Le véritable problème de Malabestia provient des nouvelles scènes réalisées par Leoncini avec le tandem Davoli-Lane qui semblent venir se greffer sur le reste de l'intrigue comme un vilain bubon. Malgré son désir de bien faire, il ne parvient pas réellement à les intégrer et rien
ne vient les relier à l'histoire de base. C'est d'autant plus raté que la manière de filmer de Leoncini n'a rien à voir avec celle de Bianchi. Comme obsédé par la nudité de Sirpa, il multiplie sans raison les gros plans de nu ratés de l'ex-égérie de Vadim, les zooms nauséeux sur son fessier et son intimité. La caméra tangue, les images vacillent. On devine que Sirpa a été convoquée pour apporter à l'ensemble une grosse dose d'érotisme facile, parfois morbide (le viol incompréhensible et inexpliqué de la blonde finlandaise dans les toilettes du restaurant qui finalement y prend gout et surtout plaisir), mais totalement inutile puisque l'histoire de base ne s'y prête pas. C'est d'autant plus exaspérant que Sirpa, mono
expressive, prouve une fois de plus ses bien piètres talents de comédienne inversement proportionnels à sa facilité à se mettre nue, ce qu'elle sait au final le mieux faire. Ce n'est pas ce film qui rehaussera une carrière qui ne décolla jamais. A l'exception de La svastica nel ventre Sirpa se noya dans des productions érotiques degré zéro, vampirisée par le film de Borowczyk, avant de finir tristement dans la pornographie et mourir du sida, seule, oubliée de tous, à la fin des années 90.

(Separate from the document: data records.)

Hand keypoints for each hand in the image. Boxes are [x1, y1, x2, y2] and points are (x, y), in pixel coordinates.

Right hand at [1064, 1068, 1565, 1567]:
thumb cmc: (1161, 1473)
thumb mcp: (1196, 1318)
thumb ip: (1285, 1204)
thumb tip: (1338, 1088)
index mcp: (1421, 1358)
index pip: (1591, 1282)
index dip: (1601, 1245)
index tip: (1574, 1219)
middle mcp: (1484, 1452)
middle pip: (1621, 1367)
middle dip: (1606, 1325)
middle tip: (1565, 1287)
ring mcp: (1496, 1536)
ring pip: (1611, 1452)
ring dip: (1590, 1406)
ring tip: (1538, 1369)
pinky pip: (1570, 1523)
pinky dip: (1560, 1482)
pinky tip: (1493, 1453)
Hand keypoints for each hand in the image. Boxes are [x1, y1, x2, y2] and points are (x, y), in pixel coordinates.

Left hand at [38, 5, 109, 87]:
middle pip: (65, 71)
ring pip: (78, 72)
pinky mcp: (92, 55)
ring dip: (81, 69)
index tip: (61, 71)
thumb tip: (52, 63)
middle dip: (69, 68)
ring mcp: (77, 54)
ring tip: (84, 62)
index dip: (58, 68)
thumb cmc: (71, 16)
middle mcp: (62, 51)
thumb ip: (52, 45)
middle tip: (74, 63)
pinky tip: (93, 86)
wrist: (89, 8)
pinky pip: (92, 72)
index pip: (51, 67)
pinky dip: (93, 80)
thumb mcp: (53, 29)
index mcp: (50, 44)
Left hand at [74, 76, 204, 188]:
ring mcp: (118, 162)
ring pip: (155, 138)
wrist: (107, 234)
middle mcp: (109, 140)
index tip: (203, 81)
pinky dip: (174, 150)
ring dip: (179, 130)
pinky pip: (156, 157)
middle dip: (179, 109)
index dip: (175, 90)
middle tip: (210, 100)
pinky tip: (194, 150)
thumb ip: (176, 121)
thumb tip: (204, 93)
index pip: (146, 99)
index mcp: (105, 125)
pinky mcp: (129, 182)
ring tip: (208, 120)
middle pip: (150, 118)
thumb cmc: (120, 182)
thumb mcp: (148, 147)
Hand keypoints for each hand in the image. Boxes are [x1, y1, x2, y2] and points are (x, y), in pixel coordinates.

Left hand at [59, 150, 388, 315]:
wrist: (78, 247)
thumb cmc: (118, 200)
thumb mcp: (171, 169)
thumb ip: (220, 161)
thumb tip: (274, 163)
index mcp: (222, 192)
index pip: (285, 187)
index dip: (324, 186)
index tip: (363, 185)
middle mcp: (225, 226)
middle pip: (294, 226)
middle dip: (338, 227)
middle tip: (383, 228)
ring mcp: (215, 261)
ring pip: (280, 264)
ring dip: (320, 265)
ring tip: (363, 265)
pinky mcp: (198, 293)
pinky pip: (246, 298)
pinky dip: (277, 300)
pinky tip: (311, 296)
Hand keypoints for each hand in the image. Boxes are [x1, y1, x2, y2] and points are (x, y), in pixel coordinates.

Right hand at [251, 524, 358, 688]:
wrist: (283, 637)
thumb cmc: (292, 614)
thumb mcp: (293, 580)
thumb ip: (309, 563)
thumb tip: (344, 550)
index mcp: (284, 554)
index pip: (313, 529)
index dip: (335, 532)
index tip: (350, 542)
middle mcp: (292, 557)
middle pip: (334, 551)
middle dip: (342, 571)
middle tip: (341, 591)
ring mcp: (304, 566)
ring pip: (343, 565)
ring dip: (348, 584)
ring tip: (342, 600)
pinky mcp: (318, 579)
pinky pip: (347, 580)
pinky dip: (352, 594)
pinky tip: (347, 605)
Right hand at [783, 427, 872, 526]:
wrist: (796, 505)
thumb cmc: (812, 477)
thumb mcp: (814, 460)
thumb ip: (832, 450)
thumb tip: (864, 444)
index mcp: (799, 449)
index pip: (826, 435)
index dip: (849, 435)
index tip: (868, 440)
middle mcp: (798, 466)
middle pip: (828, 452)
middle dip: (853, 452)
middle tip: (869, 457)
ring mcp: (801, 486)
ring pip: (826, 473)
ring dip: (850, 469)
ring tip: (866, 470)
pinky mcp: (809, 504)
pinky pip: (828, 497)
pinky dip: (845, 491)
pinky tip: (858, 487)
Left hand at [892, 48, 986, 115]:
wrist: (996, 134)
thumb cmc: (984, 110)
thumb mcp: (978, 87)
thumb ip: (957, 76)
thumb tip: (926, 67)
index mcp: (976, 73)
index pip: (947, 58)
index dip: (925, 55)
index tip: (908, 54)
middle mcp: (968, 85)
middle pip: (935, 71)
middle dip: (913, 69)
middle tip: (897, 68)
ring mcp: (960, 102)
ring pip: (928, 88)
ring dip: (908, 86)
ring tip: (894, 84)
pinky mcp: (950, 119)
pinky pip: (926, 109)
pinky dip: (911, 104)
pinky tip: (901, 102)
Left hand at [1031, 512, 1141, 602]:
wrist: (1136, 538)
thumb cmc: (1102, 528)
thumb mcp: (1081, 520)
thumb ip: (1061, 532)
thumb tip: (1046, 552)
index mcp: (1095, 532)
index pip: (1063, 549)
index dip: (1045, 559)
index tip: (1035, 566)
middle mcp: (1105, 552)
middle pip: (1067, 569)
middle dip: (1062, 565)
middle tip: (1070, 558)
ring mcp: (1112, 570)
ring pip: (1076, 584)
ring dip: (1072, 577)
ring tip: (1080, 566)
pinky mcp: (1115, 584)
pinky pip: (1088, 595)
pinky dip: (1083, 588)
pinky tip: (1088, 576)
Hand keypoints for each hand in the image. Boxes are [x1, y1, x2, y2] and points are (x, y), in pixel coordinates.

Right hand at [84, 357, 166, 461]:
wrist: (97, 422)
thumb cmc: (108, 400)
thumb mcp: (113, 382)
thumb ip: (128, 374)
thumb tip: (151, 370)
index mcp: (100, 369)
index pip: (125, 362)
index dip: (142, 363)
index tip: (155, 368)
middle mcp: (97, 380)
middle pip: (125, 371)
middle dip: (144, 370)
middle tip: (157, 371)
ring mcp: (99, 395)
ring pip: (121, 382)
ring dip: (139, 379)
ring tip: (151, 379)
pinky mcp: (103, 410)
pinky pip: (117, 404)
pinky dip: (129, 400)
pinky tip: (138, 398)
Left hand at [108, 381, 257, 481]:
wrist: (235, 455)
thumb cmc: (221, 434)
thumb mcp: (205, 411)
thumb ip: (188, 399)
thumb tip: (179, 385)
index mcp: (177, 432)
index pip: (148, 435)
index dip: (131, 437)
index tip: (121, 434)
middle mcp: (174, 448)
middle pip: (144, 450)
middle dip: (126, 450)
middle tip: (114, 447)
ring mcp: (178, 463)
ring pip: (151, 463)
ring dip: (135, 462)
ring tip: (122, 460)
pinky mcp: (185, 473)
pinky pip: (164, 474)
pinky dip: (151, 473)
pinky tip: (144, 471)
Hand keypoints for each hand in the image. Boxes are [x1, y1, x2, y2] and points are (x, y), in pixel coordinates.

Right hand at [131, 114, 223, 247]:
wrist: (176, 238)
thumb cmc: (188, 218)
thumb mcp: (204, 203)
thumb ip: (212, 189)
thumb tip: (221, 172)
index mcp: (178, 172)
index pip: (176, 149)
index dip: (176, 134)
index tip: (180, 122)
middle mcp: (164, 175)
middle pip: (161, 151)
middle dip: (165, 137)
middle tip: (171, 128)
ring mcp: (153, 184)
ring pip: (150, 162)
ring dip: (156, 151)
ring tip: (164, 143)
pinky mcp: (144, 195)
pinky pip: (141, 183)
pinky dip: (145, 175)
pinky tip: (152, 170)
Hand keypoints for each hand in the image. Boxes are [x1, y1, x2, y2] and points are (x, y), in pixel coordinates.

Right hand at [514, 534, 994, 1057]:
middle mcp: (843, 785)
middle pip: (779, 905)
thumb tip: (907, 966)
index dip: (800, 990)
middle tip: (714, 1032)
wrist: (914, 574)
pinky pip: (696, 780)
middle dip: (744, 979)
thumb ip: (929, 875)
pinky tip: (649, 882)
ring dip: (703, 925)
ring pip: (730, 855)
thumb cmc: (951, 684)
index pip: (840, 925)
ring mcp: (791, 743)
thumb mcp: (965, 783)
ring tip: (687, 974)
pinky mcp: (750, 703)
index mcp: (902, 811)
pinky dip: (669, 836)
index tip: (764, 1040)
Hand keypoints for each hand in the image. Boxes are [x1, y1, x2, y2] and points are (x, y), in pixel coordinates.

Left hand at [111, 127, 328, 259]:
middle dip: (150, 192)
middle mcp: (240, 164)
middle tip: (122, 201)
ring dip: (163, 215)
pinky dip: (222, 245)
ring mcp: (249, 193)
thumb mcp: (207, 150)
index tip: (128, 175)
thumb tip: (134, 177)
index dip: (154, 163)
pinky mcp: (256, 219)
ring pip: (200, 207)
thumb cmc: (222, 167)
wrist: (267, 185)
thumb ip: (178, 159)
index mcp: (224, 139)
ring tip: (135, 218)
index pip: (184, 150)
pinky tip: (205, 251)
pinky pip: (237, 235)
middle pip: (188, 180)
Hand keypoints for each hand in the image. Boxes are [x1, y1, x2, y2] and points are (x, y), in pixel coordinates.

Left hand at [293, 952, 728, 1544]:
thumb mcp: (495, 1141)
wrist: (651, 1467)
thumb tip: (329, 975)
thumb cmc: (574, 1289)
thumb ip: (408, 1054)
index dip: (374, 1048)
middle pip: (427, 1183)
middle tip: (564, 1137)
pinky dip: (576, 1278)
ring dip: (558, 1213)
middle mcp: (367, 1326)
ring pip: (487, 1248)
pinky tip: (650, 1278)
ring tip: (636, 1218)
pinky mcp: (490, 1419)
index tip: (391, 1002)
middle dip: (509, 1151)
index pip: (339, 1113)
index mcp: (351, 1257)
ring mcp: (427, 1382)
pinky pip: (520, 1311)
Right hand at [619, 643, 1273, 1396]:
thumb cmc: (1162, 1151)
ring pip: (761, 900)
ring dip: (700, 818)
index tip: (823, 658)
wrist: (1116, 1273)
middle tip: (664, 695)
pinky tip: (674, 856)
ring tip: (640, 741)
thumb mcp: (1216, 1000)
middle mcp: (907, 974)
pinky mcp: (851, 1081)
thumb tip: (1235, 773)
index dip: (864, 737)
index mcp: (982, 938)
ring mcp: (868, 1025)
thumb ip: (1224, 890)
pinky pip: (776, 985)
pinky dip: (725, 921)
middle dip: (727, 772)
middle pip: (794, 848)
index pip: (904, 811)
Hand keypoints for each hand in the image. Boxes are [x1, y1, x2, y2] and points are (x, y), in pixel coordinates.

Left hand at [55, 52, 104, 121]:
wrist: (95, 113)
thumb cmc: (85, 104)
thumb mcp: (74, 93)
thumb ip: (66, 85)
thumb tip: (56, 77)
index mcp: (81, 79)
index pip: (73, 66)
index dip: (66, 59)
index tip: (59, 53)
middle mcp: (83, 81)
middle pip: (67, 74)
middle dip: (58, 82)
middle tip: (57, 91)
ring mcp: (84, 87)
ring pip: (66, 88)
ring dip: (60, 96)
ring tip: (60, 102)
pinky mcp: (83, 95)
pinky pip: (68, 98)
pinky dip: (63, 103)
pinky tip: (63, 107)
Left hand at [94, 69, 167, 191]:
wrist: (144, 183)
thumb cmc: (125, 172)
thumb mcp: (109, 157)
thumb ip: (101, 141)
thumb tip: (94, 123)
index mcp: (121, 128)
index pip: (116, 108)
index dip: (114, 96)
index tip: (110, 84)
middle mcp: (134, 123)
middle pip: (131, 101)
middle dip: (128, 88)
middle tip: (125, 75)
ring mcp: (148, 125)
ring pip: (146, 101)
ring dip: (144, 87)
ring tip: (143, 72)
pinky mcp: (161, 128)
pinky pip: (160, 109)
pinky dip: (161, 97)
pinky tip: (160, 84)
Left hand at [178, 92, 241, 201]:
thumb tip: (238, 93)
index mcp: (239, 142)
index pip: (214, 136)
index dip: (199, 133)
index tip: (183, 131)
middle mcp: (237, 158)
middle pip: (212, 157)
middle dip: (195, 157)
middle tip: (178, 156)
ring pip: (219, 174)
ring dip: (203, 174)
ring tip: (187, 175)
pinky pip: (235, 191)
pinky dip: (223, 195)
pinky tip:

Quant à Ninetto Davoli, il nous ressert son numéro favori, celui de l'insatiable pitre, le clown pasolinien cette fois dans le surjeu. Le malheureux s'évertue à sauter dans tous les sens
comme un diable dans un bénitier en vain. Il n'est jamais drôle, sa prestation étant d'autant plus gâchée qu'il fut doublé, affublé d'un accent qui lui fait perdre ce phrasé qui le caractérise d'habitude.
Si on oubliera la triste performance du duo, on saluera par contre celle de Femi Benussi qui en quelques dix petites minutes de présence parvient à nous toucher ainsi que celle de l'ex-danseuse russe Inga Alexandrova (inoubliable dans Les nuits rouges de la gestapo dans lequel elle exécute la danse de Mademoiselle Hitler, une balle de ping-pong dans le vagin) particulièrement habitée par son rôle. Toutes deux donnent une certaine profondeur au film à l'instar de Enzo Monteduro, égal à lui même, qui ne cache pas tout le bien qu'il pense de ce film qu'il prit beaucoup de plaisir à tourner.
Malgré ses défauts Malabestia est une agréable petite curiosité bâtarde inégale et désordonnée cependant divertissante, une rareté de plus qui certes devrait plaire aux amoureux de Sirpa, s'il en existe, mais qui prouve surtout comment les italiens ont toujours su utiliser les restes de bandes pour produire de nouvelles pellicules. Le résultat n'est pas toujours de grande qualité. Il est ici tout simplement satisfaisant.
Ce sera le seul film que Leoncini signera. Il restera cependant dans l'univers du 7ème art en vaquant à divers postes et se mariera à une des nièces de Ronald Reagan après avoir divorcé de l'actrice et chanteuse Mita Medici.